* _TEXT PROVIDED_:
****************************************

Sound Transit awaits congressional blessing to build light-rail line
Congress, not the Seattle mayor, would determine when Sound Transit's light rail was ready to move forward, she told Nickels during a meeting in the Capitol last year.
Nickels quietly dumped his break-ground-in-six-months promise, and today the mayor's office is bowing to Congress' timetable.
The anecdote illustrates the power Congress wields in the decades-long effort to build light rail in the Seattle area. And in the coming weeks, Congress is poised to make some critical decisions that ultimately will determine when — and perhaps, if — the first shovel of dirt gets moved on the state's largest public-works project.
The Federal Transit Administration (FTA) is expected to approve $500 million in federal money any day and send it to Congress for a 60-day review. Its chances in Congress aren't known.
But an important litmus test will be whether the $75 million President Bush requested for Sound Transit is included in the appropriations bill put together by an influential Oklahoma congressman. The $75 million would not make or break the project, but Sound Transit considers the half-billion grant essential to building the $2.5 billion light-rail route from Tukwila to downtown Seattle. Without federal assistance, Sound Transit says it can't lay an inch of track.
All of this sets up what may be the final acts in the epic to build a new mass-transit project in Seattle.

****************************************

* _Stored records_:
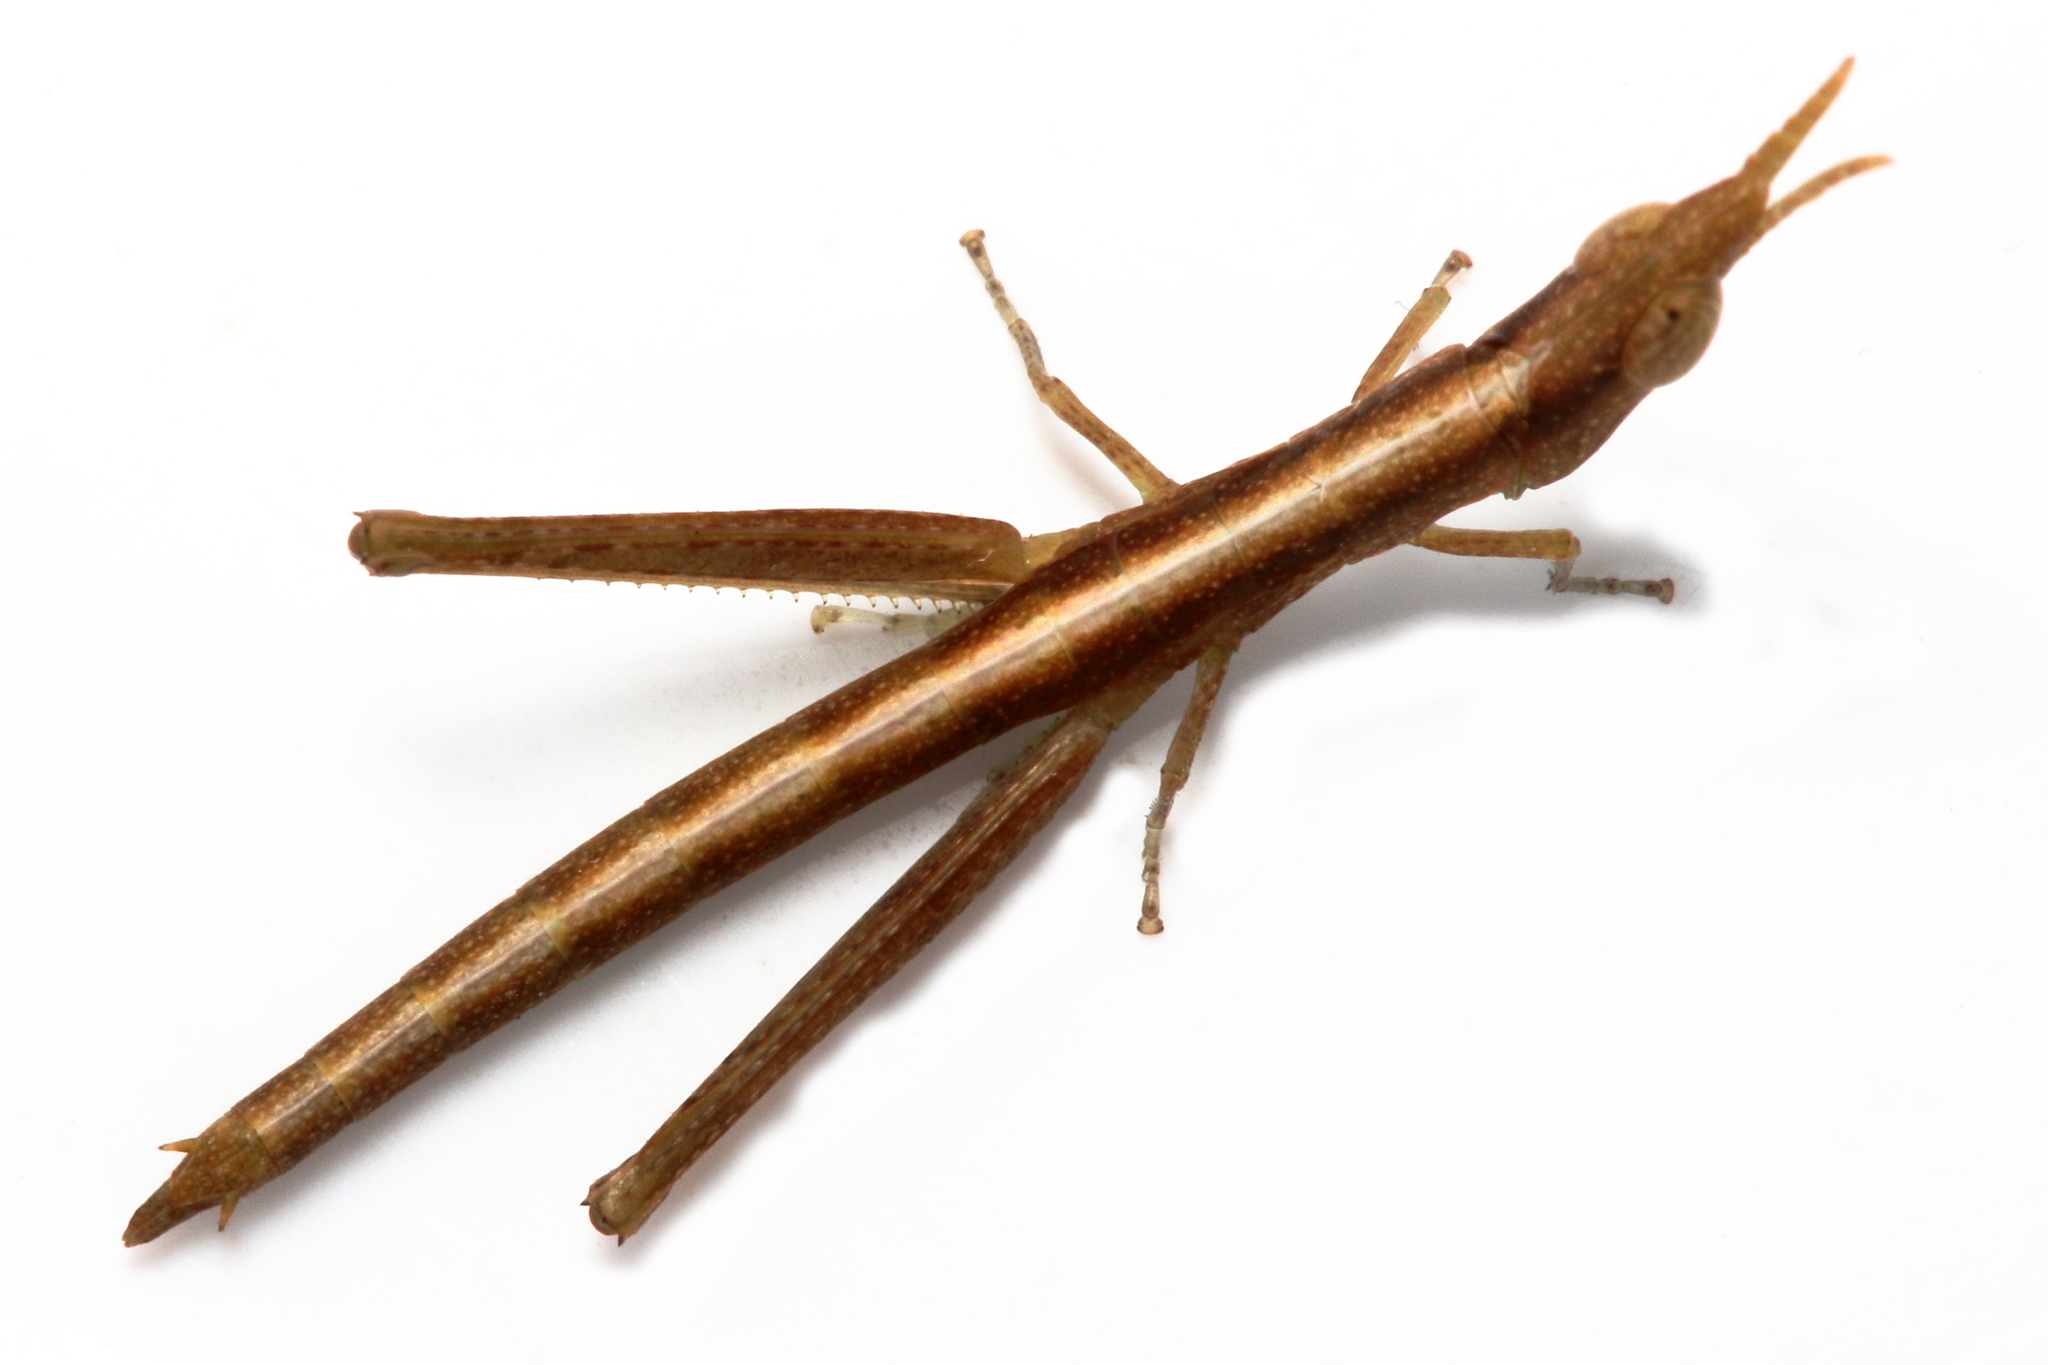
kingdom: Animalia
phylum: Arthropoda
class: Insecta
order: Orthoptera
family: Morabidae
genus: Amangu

****************************************

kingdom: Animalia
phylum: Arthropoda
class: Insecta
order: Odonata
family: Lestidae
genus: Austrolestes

****************************************

* _TASKS TO COMPLETE_:
A – Translate this sentence from the article on Sound Transit's light rail into Spanish: "Without federal assistance, Sound Transit says it can't lay an inch of track."
B – From the article on Sound Transit's light rail, extract word for word the stretch from "The Federal Transit" through "inch of track.".

* _EXERCISE SOLUTIONS_:
A – Sin ayuda federal, Sound Transit afirma que no puede tender ni una pulgada de vía.

B –
The Federal Transit Administration (FTA) is expected to approve $500 million in federal money any day and send it to Congress for a 60-day review. Its chances in Congress aren't known.
But an important litmus test will be whether the $75 million President Bush requested for Sound Transit is included in the appropriations bill put together by an influential Oklahoma congressman. The $75 million would not make or break the project, but Sound Transit considers the half-billion grant essential to building the $2.5 billion light-rail route from Tukwila to downtown Seattle. Without federal assistance, Sound Transit says it can't lay an inch of track.